In young adult non-fiction you'll find social media, coding, meditation, climate change, feminism and more.

There are no overdue charges on young adult non-fiction borrowed on a young adult's ticket. Once reserved these books can be sent to your local library free of charge.

Need help and support?

The bad times don't last. Help is there but, sometimes, it can be hard to ask for it.

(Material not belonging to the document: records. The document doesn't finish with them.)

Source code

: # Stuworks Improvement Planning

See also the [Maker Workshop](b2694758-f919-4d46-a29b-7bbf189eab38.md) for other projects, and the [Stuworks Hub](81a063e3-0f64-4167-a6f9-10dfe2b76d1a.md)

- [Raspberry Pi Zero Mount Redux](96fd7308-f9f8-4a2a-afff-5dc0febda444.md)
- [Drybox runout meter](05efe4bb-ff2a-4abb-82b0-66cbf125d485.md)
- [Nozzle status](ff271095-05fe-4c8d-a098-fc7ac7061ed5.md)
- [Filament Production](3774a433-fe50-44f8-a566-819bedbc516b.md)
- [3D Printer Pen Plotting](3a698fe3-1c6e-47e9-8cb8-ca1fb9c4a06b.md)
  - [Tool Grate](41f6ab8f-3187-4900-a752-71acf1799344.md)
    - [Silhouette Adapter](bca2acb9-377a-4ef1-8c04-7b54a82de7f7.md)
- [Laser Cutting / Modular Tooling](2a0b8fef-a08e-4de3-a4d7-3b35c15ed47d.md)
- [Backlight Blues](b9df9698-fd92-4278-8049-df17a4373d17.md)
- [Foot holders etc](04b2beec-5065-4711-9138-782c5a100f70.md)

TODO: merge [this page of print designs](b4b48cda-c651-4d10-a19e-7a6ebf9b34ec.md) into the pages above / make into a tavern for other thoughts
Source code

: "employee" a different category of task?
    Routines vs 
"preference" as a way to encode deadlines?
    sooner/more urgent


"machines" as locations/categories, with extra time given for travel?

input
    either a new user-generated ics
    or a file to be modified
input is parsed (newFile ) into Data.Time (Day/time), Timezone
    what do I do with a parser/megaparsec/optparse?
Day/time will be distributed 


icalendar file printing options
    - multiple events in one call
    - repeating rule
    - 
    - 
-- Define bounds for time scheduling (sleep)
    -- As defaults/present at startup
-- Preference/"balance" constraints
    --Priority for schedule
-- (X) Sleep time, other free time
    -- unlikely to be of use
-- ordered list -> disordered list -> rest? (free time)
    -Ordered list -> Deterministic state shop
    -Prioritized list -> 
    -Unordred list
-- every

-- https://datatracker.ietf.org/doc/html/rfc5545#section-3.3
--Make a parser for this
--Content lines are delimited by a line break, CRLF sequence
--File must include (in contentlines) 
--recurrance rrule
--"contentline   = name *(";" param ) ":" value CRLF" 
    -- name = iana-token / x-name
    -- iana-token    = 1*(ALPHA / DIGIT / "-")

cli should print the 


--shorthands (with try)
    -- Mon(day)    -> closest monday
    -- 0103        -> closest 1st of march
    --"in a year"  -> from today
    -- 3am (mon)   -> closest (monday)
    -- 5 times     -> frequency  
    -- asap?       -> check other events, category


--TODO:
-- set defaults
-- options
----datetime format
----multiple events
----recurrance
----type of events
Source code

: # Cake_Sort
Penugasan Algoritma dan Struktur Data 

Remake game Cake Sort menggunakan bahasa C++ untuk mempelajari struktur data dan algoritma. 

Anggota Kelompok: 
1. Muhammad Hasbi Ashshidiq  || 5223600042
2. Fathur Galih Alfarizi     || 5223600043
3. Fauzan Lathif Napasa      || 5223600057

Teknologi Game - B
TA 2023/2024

Browse a list of books that we recommend when reassurance and support are needed.

Resources around the web

View on YouTube

The Mix: Essential support for under 25s

The Mix provides support on all aspects of life and mental health via an online community, a free, confidential helpline and their counselling service.

The Samaritans

If you want someone you care about to open up about something that is troubling them, remember these active listening tips from The Samaritans:


  • S - Show you care
    Focus on the other person, make eye contact, put away your phone.
  • H - Have Patience
    It may take time and several attempts before a person is ready to open up.
  • U - Use open questions
    Use open questions that need more than a yes/no answer, and follow up with questions like 'Tell me more?'
  • S - Say it back
    Check you've understood, but don't interrupt or offer a solution.
  • H - Have Courage
    Don't be put off by a negative response and, most importantly, don't feel you have to fill a silence.

For more information visit The Samaritans' guidance on how to support someone you're worried about.

Internet safety

Be Internet SMART provides you with tips to keep you smart and safe on the web.

The Breck Foundation looks at ways of exploring the internet safely. This site provides updates on an internet safety campaign that was started in Surrey by Breck's mother. This site also links to ThinkUknow which has a section for those aged 11–13 and for those aged 14+.